■ **YOUR GOAL**
Scan the listing below and copy each line holding the word "curcal".

■ **STUDY MATERIAL**

________________

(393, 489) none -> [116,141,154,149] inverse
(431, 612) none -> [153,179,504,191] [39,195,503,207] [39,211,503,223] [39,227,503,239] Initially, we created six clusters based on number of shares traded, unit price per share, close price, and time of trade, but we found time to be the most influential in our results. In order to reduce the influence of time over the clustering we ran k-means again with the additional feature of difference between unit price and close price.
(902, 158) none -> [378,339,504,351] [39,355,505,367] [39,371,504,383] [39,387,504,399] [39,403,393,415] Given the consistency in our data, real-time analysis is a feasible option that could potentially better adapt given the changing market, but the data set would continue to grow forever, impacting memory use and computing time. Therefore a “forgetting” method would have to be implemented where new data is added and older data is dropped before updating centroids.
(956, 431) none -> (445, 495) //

________________

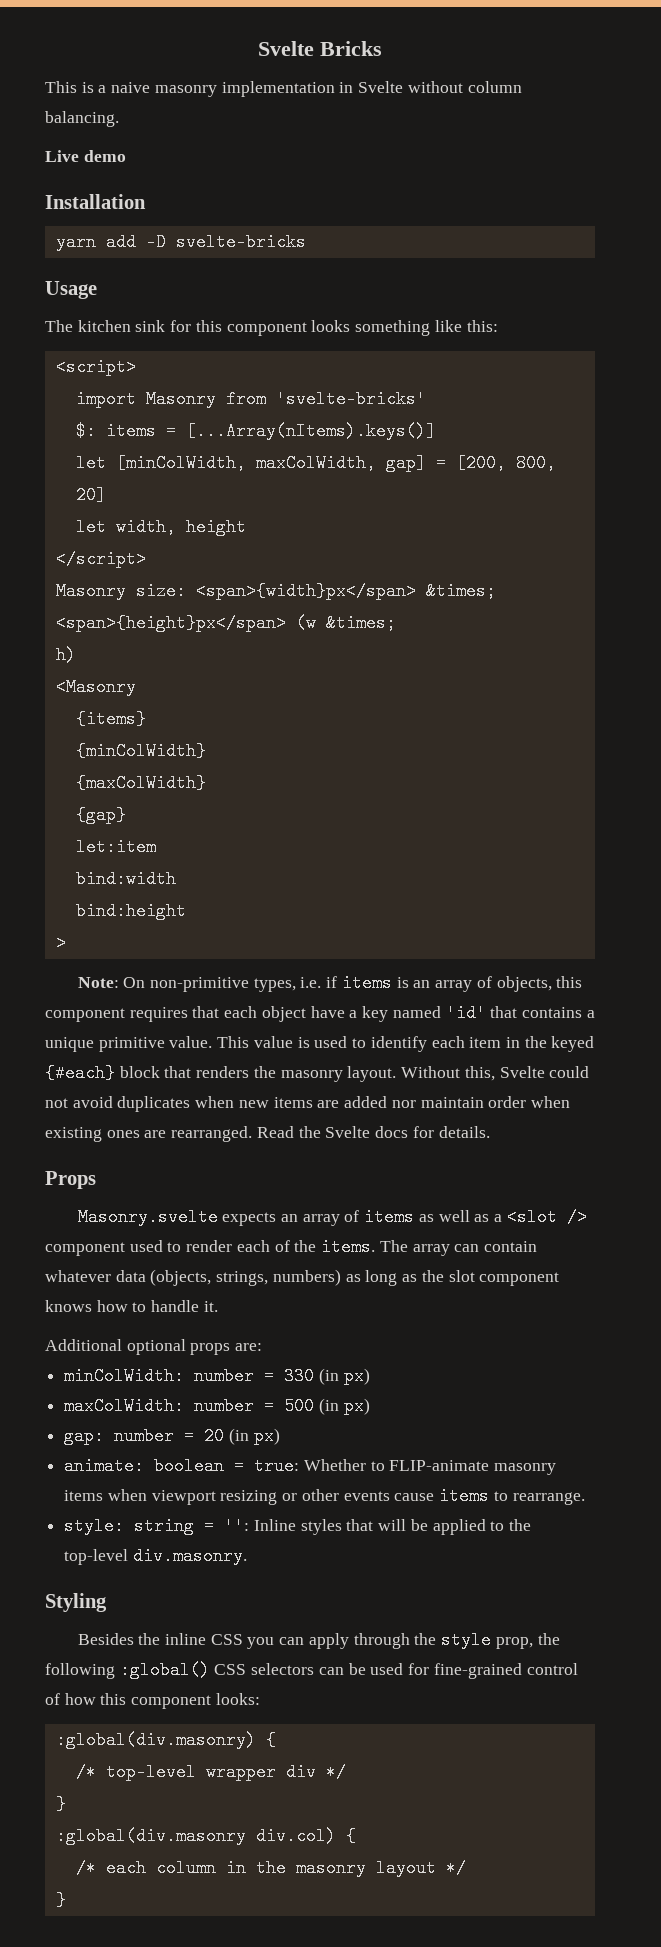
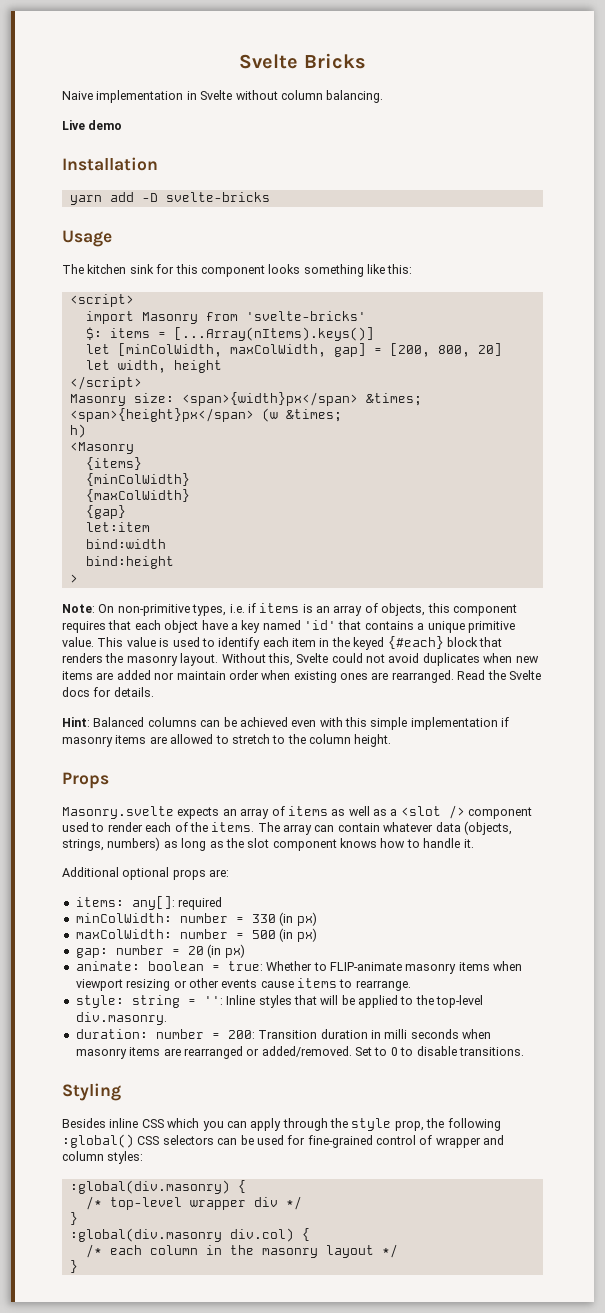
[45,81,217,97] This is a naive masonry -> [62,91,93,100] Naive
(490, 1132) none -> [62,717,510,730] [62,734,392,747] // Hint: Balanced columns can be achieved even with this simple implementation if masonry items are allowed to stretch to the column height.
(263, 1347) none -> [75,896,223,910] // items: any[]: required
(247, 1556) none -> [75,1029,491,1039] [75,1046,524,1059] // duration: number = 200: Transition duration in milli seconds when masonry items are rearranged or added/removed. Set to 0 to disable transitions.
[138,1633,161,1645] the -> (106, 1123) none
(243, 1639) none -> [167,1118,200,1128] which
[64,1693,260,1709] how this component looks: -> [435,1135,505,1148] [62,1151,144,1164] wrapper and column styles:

________________

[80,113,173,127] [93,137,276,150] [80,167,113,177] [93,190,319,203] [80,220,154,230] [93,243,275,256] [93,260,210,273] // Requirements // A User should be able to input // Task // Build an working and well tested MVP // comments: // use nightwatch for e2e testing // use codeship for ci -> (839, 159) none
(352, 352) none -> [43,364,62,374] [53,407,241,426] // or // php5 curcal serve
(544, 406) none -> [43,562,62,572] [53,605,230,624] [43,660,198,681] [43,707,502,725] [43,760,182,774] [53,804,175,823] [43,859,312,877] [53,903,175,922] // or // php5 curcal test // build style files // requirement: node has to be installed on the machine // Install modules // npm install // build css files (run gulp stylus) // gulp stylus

________________

■ **TASK RESPONSE**
(352, 352) none -> [43,364,62,374] [53,407,241,426] // or // php5 curcal serve
(544, 406) none -> [43,562,62,572] [53,605,230,624] [43,660,198,681] [43,707,502,725] [43,760,182,774] [53,804,175,823] [43,859,312,877] [53,903,175,922] // or // php5 curcal test // build style files // requirement: node has to be installed on the machine // Install modules // npm install // build css files (run gulp stylus) // gulp stylus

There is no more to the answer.